* **What you should do**
Taking the entries below from the top, restate each line exactly and end with the line containing "Figure 6. Decoder".

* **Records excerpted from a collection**
Start of Block

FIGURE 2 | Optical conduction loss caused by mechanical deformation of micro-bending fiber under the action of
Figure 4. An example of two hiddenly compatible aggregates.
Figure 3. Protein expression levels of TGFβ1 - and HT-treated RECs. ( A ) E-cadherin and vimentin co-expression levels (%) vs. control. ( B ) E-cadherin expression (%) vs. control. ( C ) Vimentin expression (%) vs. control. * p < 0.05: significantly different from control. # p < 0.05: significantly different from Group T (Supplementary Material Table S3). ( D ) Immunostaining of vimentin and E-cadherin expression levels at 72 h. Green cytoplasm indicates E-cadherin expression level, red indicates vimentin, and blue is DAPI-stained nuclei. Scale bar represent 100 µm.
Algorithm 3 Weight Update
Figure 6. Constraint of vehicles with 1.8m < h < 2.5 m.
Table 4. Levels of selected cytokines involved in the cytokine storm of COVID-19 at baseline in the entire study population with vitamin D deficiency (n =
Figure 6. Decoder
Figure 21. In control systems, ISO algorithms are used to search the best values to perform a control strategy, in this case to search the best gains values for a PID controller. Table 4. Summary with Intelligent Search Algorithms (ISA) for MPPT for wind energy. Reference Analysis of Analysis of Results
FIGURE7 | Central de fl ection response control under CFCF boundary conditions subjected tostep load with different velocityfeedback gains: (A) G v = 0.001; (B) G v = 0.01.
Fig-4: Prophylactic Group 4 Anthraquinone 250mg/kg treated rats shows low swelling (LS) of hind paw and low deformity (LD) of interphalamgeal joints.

End of Block

* **Solved exercise**
FIGURE 2 | Optical conduction loss caused by mechanical deformation of micro-bending fiber under the action of
Figure 4. An example of two hiddenly compatible aggregates.
Figure 3. Protein expression levels of TGFβ1 - and HT-treated RECs. ( A ) E-cadherin and vimentin co-expression levels (%) vs. control. ( B ) E-cadherin expression (%) vs. control. ( C ) Vimentin expression (%) vs. control. * p < 0.05: significantly different from control. # p < 0.05: significantly different from Group T (Supplementary Material Table S3). ( D ) Immunostaining of vimentin and E-cadherin expression levels at 72 h. Green cytoplasm indicates E-cadherin expression level, red indicates vimentin, and blue is DAPI-stained nuclei. Scale bar represent 100 µm.
Algorithm 3 Weight Update
Figure 6. Constraint of vehicles with 1.8m < h < 2.5 m.
Table 4. Levels of selected cytokines involved in the cytokine storm of COVID-19 at baseline in the entire study population with vitamin D deficiency (n =
Figure 6. Decoder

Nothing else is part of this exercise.